Arguments against: The synthesized class is an implementation detail with no stable identity; members declared in x:Code would exist on a type that consumers can't reference. This may create confusion about member visibility and testability.

Tentative answer: Defer — require x:Class initially (constraint #2). Revisit if there's demand for self-contained RD files.

2. Follow-up: make .xaml.cs code-behind optional

With x:Code, the code-behind file becomes redundant for simple pages. As a follow-up, the source generator should emit a complete code-behind (including constructor and InitializeComponent() call) when no .xaml.cs file is present — making true single-file XAML components possible:

<!-- No .xaml.cs file needed -->
<ContentPage xmlns="http://schemas.microsoft.com/dotnet/2021/maui"
             xmlns:x="http://schemas.microsoft.com/winfx/2009/xaml"
             x:Class="MyApp.SimplePage">

    <x:Code><![CDATA[
        void OnTap(object sender, EventArgs e) => Title = "Tapped!";
    ]]></x:Code>

    <Button Text="Tap me" Clicked="{OnTap}" />
</ContentPage>

This is a separate work item that depends on x:Code landing first.
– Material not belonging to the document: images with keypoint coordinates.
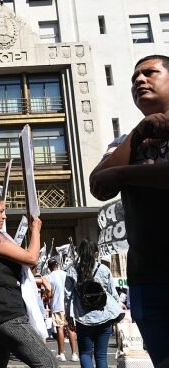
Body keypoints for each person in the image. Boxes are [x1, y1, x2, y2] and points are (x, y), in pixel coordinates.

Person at [89, 54, 169, 366]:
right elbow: (99, 184)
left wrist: (124, 174)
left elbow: (113, 178)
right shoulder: (126, 141)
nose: (139, 80)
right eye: (134, 78)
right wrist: (137, 134)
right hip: (146, 276)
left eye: (150, 73)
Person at [0, 193, 58, 368]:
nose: (5, 216)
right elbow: (31, 258)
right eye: (1, 211)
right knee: (48, 363)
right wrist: (35, 230)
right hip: (4, 312)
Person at [65, 239, 123, 368]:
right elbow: (113, 294)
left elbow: (68, 297)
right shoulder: (104, 269)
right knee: (101, 356)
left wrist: (69, 318)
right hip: (104, 317)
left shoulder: (72, 270)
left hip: (83, 319)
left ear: (79, 252)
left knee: (85, 354)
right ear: (96, 253)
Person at [46, 259, 78, 362]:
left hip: (57, 305)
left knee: (60, 328)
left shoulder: (48, 277)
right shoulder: (65, 274)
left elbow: (49, 294)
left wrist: (47, 294)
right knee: (71, 329)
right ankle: (74, 354)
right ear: (57, 265)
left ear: (49, 267)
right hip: (69, 305)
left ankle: (61, 354)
3. IDE integration (code completion, diagnostics)

x:Code blocks contain C# code embedded inside XAML (typically inside <![CDATA[...]]>). The source generator will emit this code verbatim into a partial class, so compiler diagnostics will surface — but with mapped locations pointing into the XAML file, which IDEs may or may not handle gracefully.

Key questions:

  • Code completion: Can VS / VS Code provide IntelliSense inside x:Code CDATA blocks? This likely requires IDE-side awareness of the embedded language context (similar to how Razor handles @code {} blocks). Without it, developers get correctness (compiler errors) but lose discoverability.
  • Syntax highlighting: XAML editors currently treat CDATA as opaque text. C# highlighting inside x:Code would require editor extensions or language server cooperation.
  • Error mapping: The source generator can emit #line directives to map errors back to XAML line numbers. This works for compiler errors but may not integrate with IDE inline error display inside CDATA.

Tentative answer: Ship x:Code without IDE-specific tooling initially — compiler errors and HR work out of the box. IDE richness (completion, highlighting) is a tooling follow-up that can be pursued independently, potentially by the VS XAML Language Service team.

Non-goals

  • x:Code in non-root elements (e.g., inside DataTemplates) — out of scope for initial implementation.
  • Multi-language support — C# only, matching XEXPR.
  • Runtime interpretation — compilation only, no eval/scripting.